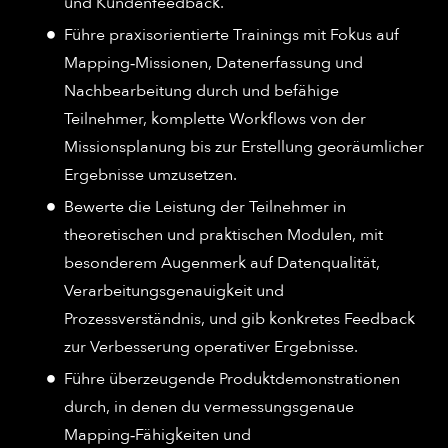
und Kundenfeedback.​
Führe praxisorientierte Trainings mit Fokus auf
Mapping‑Missionen, Datenerfassung und
Nachbearbeitung durch und befähige
Teilnehmer, komplette Workflows von der
Missionsplanung bis zur Erstellung georäumlicher
Ergebnisse umzusetzen.​
Bewerte die Leistung der Teilnehmer in
theoretischen und praktischen Modulen, mit
besonderem Augenmerk auf Datenqualität,
Verarbeitungsgenauigkeit und
Prozessverständnis, und gib konkretes Feedback
zur Verbesserung operativer Ergebnisse.​
Führe überzeugende Produktdemonstrationen
durch, in denen du vermessungsgenaue
Mapping‑Fähigkeiten und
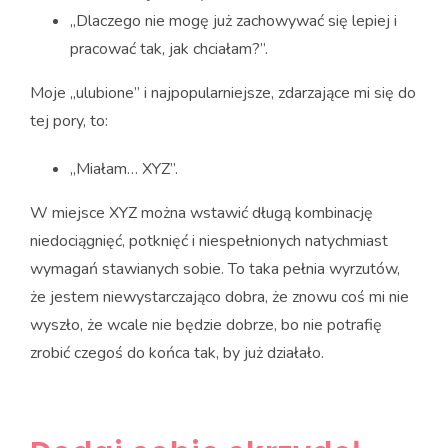
„Dlaczego nie mogę już zachowywać się lepiej i
pracować tak, jak chciałam?”.
Moje „ulubione” i najpopularniejsze, zdarzające mi się do
tej pory, to:
„Miałam… XYZ”.
W miejsce XYZ można wstawić długą kombinację
niedociągnięć, potknięć i niespełnionych natychmiast
wymagań stawianych sobie. To taka pełnia wyrzutów,
że jestem niewystarczająco dobra, że znowu coś mi nie
wyszło, że wcale nie będzie dobrze, bo nie potrafię
zrobić czegoś do końca tak, by już działało.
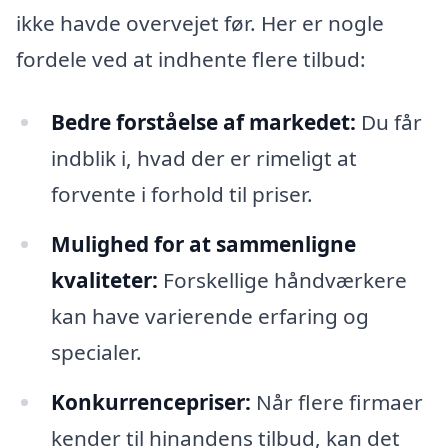
ikke havde overvejet før. Her er nogle
fordele ved at indhente flere tilbud:
Bedre forståelse af markedet:
Du får
indblik i, hvad der er rimeligt at
forvente i forhold til priser.
Mulighed for at sammenligne
kvaliteter:
Forskellige håndværkere
kan have varierende erfaring og
specialer.
Konkurrencepriser:
Når flere firmaer
kender til hinandens tilbud, kan det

TASK BRIEF: All of the lines above should be copied exactly, apart from the pictures.

FINISHED EXERCISE:
und Kundenfeedback.​
Führe praxisorientierte Trainings mit Fokus auf
Mapping‑Missionen, Datenerfassung und
Nachbearbeitung durch und befähige
Teilnehmer, komplette Workflows von der
Missionsplanung bis zur Erstellung georäumlicher
Ergebnisse umzusetzen.​
Bewerte die Leistung der Teilnehmer in
theoretischen und praktischen Modulen, mit
besonderem Augenmerk auf Datenqualität,
Verarbeitungsgenauigkeit und
Prozessverständnis, und gib konkretes Feedback
zur Verbesserung operativer Ergebnisse.​
Führe überzeugende Produktdemonstrationen
durch, in denen du vermessungsgenaue
Mapping‑Fähigkeiten und
„Dlaczego nie mogę już zachowywać się lepiej i
pracować tak, jak chciałam?”.
Moje „ulubione” i najpopularniejsze, zdarzające mi się do
tej pory, to:
„Miałam… XYZ”.
W miejsce XYZ można wstawić długą kombinację
niedociągnięć, potknięć i niespełnionych natychmiast
wymagań stawianych sobie. To taka pełnia wyrzutów,
że jestem niewystarczająco dobra, że znowu coś mi nie
wyszło, że wcale nie będzie dobrze, bo nie potrafię
zrobić czegoś do końca tak, by już działało.
ikke havde overvejet før. Her er nogle
fordele ved at indhente flere tilbud:
Bedre forståelse af markedet:
Du får
indblik i, hvad der er rimeligt at
forvente i forhold til priser.
Mulighed for at sammenligne
kvaliteter:
Forskellige håndværkere
kan have varierende erfaring og
specialer.
Konkurrencepriser:
Når flere firmaer
kender til hinandens tilbud, kan det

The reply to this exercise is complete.